Naturally Occurring Animal Models

Naturally Occurring Animal Models are living, non-human animals who have naturally occurring diseases that are often found in humans. Studying the disease in these animals is often more predictive of what will be useful and beneficial in humans than if an animal is studied where the disease is artificially created. Importantly, research into the cause and treatment of these diseases often leads to improved treatment in animals, as well as in humans.

Naturally occurring animal models (NOAM) are being increasingly understood as a very valuable tool for studying disease and its treatment in humans.


When disease develops naturally in an animal, rather than being induced for study, it is often more predictive of how that disease will ultimately respond to treatment. Diseases such as cancer can be extremely similar in animals, and especially dogs, to those developed by humans, and the information gained through clinical trials utilizing these animals may one day lead to human cures as well. Participating animals with naturally occurring disease can help veterinary oncologists investigate potential genetic markers and recognize trends that may be related to the disease’s development, but aren’t demonstrated by lab-created disease organisms.


Further, treating animals who have developed their disease organically is humane. In addition to limiting the need to induce disease for study purposes, these animals receive some of the most advanced treatments available for their illnesses. Costs, which may be prohibitive for some owners, may be reduced in a study where tests and/or treatments are paid for (partly or fully) by the study.

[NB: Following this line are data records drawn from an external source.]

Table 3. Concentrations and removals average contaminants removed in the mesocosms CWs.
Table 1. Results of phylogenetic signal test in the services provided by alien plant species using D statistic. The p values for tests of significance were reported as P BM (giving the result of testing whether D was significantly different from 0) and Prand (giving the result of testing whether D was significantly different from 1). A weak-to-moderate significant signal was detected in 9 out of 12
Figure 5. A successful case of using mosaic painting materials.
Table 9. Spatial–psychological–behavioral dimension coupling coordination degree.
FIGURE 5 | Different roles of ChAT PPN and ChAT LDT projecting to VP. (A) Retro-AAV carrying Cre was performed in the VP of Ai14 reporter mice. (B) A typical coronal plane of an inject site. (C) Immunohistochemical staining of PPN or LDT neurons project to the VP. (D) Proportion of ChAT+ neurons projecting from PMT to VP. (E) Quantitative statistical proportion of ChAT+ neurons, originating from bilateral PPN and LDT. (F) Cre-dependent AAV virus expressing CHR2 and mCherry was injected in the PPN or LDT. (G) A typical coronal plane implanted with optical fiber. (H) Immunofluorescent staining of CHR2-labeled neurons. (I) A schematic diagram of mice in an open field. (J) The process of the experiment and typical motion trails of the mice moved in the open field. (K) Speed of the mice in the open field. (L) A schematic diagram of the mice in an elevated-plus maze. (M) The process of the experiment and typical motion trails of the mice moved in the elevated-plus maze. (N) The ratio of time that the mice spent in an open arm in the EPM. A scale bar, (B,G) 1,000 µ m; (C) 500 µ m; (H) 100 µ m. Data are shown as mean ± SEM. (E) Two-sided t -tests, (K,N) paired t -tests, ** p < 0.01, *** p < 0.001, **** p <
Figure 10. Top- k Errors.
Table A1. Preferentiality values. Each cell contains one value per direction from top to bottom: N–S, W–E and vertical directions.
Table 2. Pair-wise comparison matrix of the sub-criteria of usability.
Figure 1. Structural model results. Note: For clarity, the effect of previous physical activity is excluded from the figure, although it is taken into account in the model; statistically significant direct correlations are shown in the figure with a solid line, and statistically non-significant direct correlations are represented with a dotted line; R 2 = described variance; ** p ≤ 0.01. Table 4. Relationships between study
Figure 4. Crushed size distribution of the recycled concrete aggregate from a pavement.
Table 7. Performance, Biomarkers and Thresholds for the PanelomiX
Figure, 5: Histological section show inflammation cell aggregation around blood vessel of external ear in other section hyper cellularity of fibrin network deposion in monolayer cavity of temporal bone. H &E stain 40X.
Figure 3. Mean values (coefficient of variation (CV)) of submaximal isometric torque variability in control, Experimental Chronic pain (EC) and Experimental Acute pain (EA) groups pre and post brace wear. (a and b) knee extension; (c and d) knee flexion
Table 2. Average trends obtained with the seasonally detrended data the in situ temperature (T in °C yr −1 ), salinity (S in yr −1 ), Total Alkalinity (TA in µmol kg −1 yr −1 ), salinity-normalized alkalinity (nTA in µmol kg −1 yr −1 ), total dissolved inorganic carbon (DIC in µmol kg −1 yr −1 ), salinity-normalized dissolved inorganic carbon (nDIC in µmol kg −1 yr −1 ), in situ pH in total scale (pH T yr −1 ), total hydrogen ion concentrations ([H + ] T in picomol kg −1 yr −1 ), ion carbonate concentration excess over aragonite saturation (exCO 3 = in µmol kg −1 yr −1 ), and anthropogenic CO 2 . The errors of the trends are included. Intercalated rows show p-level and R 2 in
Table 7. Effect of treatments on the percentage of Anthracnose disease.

By allowing a portal through which owners and veterinarians can connect their pets to ongoing medical trials for which they may be eligible, the TVCR can provide:


  • - A potential reduction in the number of companion animals needed for experimental research
  • - More predictive animal models for development of human drugs and devices (vs. mice)
  • - A direct benefit to pets and their owners as new drugs, devices and diagnostic procedures are developed and tested where there is direct application to their health
  • - Promotion of evidence-based veterinary medicine to improve the quality of clinical veterinary care
  • - Reduced cost of veterinary care to owners whose pets are enrolled in clinical studies
  • - Availability of leading edge veterinary care for animal patients who are enrolled in clinical studies
  • - Identification of new, relevant models of spontaneous disease for drug development and device testing.